Sekretaris Utama Bapanas, Sarwo Edhy, mengatakan kebijakan tersebut merupakan bagian dari upaya meningkatkan akseptabilitas beras SPHP di tahun 2026. Saat ini, Bapanas tengah melakukan pemutakhiran dan penajaman petunjuk teknis penyaluran beras SPHP agar lebih adaptif terhadap kebutuhan masyarakat.
“Semula batas maksimal pembelian berada di dua pack per konsumen atau 10 kilogram. Ke depan direncanakan batas maksimal pembelian beras SPHP tahun 2026 dapat berada di lima pack per konsumen atau 25 kilogram,” ujar Sarwo saat dikonfirmasi di Jakarta, Jumat.
Ia menjelaskan, sepanjang Januari 2026 kebijakan pembelian masih mengacu pada aturan lama, yakni maksimal dua pack per orang. Hal itu sejalan dengan perpanjangan distribusi beras SPHP hingga 31 Januari 2026 melalui skema Rekening Penampungan Akhir Tahun Anggaran (RPATA) yang telah disetujui Kementerian Keuangan.
“Selanjutnya mulai Februari, sudah ada alokasi SPHP beras untuk 2026 sebesar 1,5 juta ton sepanjang tahun. Artinya tidak ada jeda penyaluran beras SPHP untuk masyarakat,” kata Sarwo.
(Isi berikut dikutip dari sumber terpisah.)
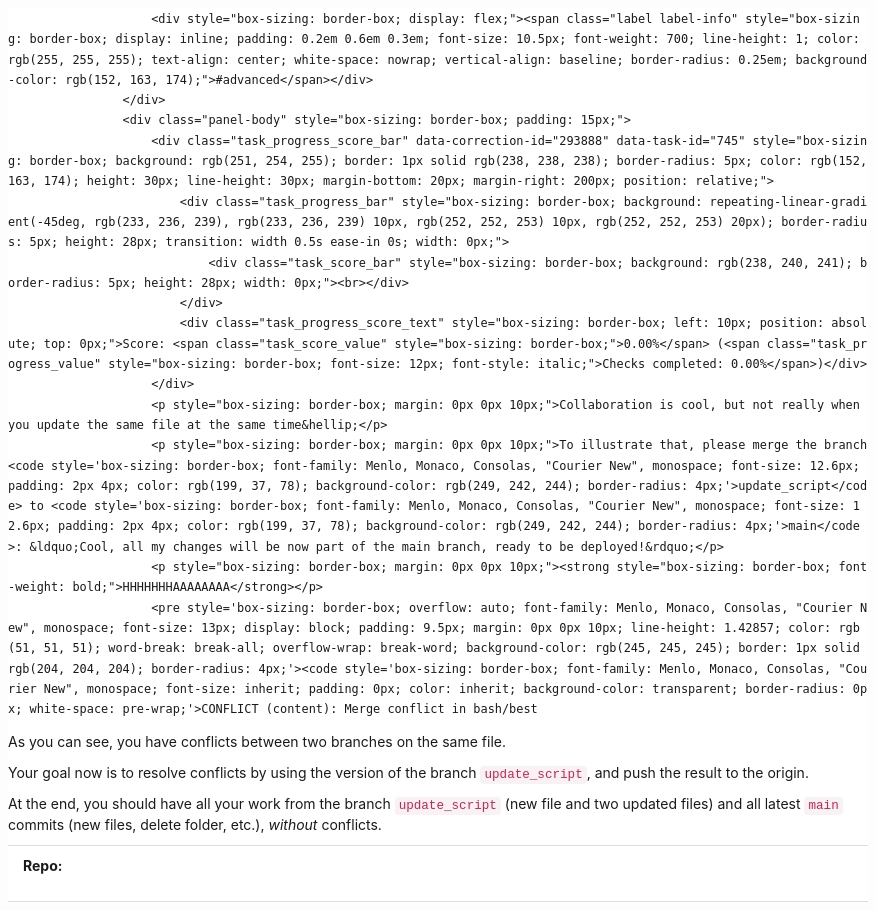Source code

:                         <div style="box-sizing: border-box; display: flex;"><span class="label label-info" style="box-sizing: border-box; display: inline; padding: 0.2em 0.6em 0.3em; font-size: 10.5px; font-weight: 700; line-height: 1; color: rgb(255, 255, 255); text-align: center; white-space: nowrap; vertical-align: baseline; border-radius: 0.25em; background-color: rgb(152, 163, 174);">#advanced</span></div>
                    </div>
                    <div class="panel-body" style="box-sizing: border-box; padding: 15px;">
                        <div class="task_progress_score_bar" data-correction-id="293888" data-task-id="745" style="box-sizing: border-box; background: rgb(251, 254, 255); border: 1px solid rgb(238, 238, 238); border-radius: 5px; color: rgb(152, 163, 174); height: 30px; line-height: 30px; margin-bottom: 20px; margin-right: 200px; position: relative;">
                            <div class="task_progress_bar" style="box-sizing: border-box; background: repeating-linear-gradient(-45deg, rgb(233, 236, 239), rgb(233, 236, 239) 10px, rgb(252, 252, 253) 10px, rgb(252, 252, 253) 20px); border-radius: 5px; height: 28px; transition: width 0.5s ease-in 0s; width: 0px;">
                                <div class="task_score_bar" style="box-sizing: border-box; background: rgb(238, 240, 241); border-radius: 5px; height: 28px; width: 0px;"><br></div>
                            </div>
                            <div class="task_progress_score_text" style="box-sizing: border-box; left: 10px; position: absolute; top: 0px;">Score: <span class="task_score_value" style="box-sizing: border-box;">0.00%</span> (<span class="task_progress_value" style="box-sizing: border-box; font-size: 12px; font-style: italic;">Checks completed: 0.00%</span>)</div>
                        </div>
                        <p style="box-sizing: border-box; margin: 0px 0px 10px;">Collaboration is cool, but not really when you update the same file at the same time&hellip;</p>
                        <p style="box-sizing: border-box; margin: 0px 0px 10px;">To illustrate that, please merge the branch <code style='box-sizing: border-box; font-family: Menlo, Monaco, Consolas, "Courier New", monospace; font-size: 12.6px; padding: 2px 4px; color: rgb(199, 37, 78); background-color: rgb(249, 242, 244); border-radius: 4px;'>update_script</code> to <code style='box-sizing: border-box; font-family: Menlo, Monaco, Consolas, "Courier New", monospace; font-size: 12.6px; padding: 2px 4px; color: rgb(199, 37, 78); background-color: rgb(249, 242, 244); border-radius: 4px;'>main</code>: &ldquo;Cool, all my changes will be now part of the main branch, ready to be deployed!&rdquo;</p>
                        <p style="box-sizing: border-box; margin: 0px 0px 10px;"><strong style="box-sizing: border-box; font-weight: bold;">HHHHHHHAAAAAAAA</strong></p>
                        <pre style='box-sizing: border-box; overflow: auto; font-family: Menlo, Monaco, Consolas, "Courier New", monospace; font-size: 13px; display: block; padding: 9.5px; margin: 0px 0px 10px; line-height: 1.42857; color: rgb(51, 51, 51); word-break: break-all; overflow-wrap: break-word; background-color: rgb(245, 245, 245); border: 1px solid rgb(204, 204, 204); border-radius: 4px;'><code style='box-sizing: border-box; font-family: Menlo, Monaco, Consolas, "Courier New", monospace; font-size: inherit; padding: 0px; color: inherit; background-color: transparent; border-radius: 0px; white-space: pre-wrap;'>CONFLICT (content): Merge conflict in bash/best
</code></pre>
                        <p style="box-sizing: border-box; margin: 0px 0px 10px;">As you can see, you have conflicts between two branches on the same file.</p>
                        <p style="box-sizing: border-box; margin: 0px 0px 10px;">Your goal now is to resolve conflicts by using the version of the branch <code style='box-sizing: border-box; font-family: Menlo, Monaco, Consolas, "Courier New", monospace; font-size: 12.6px; padding: 2px 4px; color: rgb(199, 37, 78); background-color: rgb(249, 242, 244); border-radius: 4px;'>update_script</code>, and push the result to the origin.</p>
                        <p style="box-sizing: border-box; margin: 0px 0px 10px;">At the end, you should have all your work from the branch <code style='box-sizing: border-box; font-family: Menlo, Monaco, Consolas, "Courier New", monospace; font-size: 12.6px; padding: 2px 4px; color: rgb(199, 37, 78); background-color: rgb(249, 242, 244); border-radius: 4px;'>update_script</code> (new file and two updated files) and all latest <code style='box-sizing: border-box; font-family: Menlo, Monaco, Consolas, "Courier New", monospace; font-size: 12.6px; padding: 2px 4px; color: rgb(199, 37, 78); background-color: rgb(249, 242, 244); border-radius: 4px;'>main</code> commits (new files, delete folder, etc.), <em style="box-sizing: border-box;">without</em> conflicts.</p>
                    </div>
                    <div class="list-group" style="box-sizing: border-box; padding-left: 0px; margin-bottom: 0px;">
                        <div class="list-group-item" style="box-sizing: border-box; position: relative; display: block; padding: 10px 15px; margin-bottom: 0px; background-color: rgb(255, 255, 255); border-width: 1px 0px; border-style: solid; border-color: rgb(221, 221, 221); border-image: initial; border-radius: 0px;">
                            <p style="box-sizing: border-box; margin: 0px;"><strong style="box-sizing: border-box; font-weight: bold;">Repo:</strong></p>
                            <ul style="box-sizing: border-box; margin-top: 0px; margin-bottom: 10px;">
Bapanas bersama Perum Bulog memastikan pasokan beras SPHP tetap terjaga dan tersedia di berbagai lini pasar, baik pasar tradisional maupun ritel modern. Konsistensi penyaluran SPHP dinilai krusial untuk menjaga stabilitas harga beras di tingkat konsumen.
Berdasarkan Panel Harga Pangan Bapanas, pergerakan rata-rata harga beras medium secara nasional mulai terlihat, meski masih berada di kisaran Harga Eceran Tertinggi (HET). Ke depan, meningkatnya produksi beras nasional seiring mendekati panen raya diproyeksikan turut menekan volatilitas harga.
Dalam proyeksi Neraca Pangan Nasional 2026 yang diperbarui per Januari, produksi beras nasional pada Januari diperkirakan mencapai 1,79 juta ton dan meningkat menjadi 2,98 juta ton pada Februari. Puncak panen raya diprediksi terjadi pada Maret dan April, masing-masing berpotensi mencapai hingga 5 juta ton.
“Pada momentum produksi tinggi tersebut, penyaluran beras SPHP akan dilakukan lebih selektif agar tetap efektif sebagai instrumen stabilisasi,” ujar Sarwo.
Ia menambahkan, beras SPHP kini terbuka untuk seluruh lapisan masyarakat dan telah tersedia di pasar modern, pasar tradisional, serta instansi yang menjalankan program SPHP. Dari sisi kualitas, beras SPHP dinilai setara dengan beras medium yang beredar di pasaran, namun ditawarkan dengan harga lebih terjangkau.
“Kami mengimbau masyarakat untuk mencoba beras SPHP. Jika menemukan kualitas yang kurang sesuai, segera laporkan agar bisa dilakukan penggantian,” katanya.
Terpisah, Kepala Bapanas sekaligus Menteri Pertanian Andi Amran Sulaiman menegaskan stok Cadangan Beras Pemerintah (CBP) pada awal 2026 mencapai 3,2 juta ton. Kondisi tersebut menjadi modal kuat bagi pemerintah dalam menjaga stabilitas harga beras nasional.
“Kita harus kompak dari hulu sampai hilir. Produksi di hulu kuat, pengelolaan di tengah berjalan, dan penyerapan di hilir maksimal. Ini kunci menjaga swasembada dan melangkah ke tahap berikutnya,” ujar Amran, Jumat (16/1/26).(red.)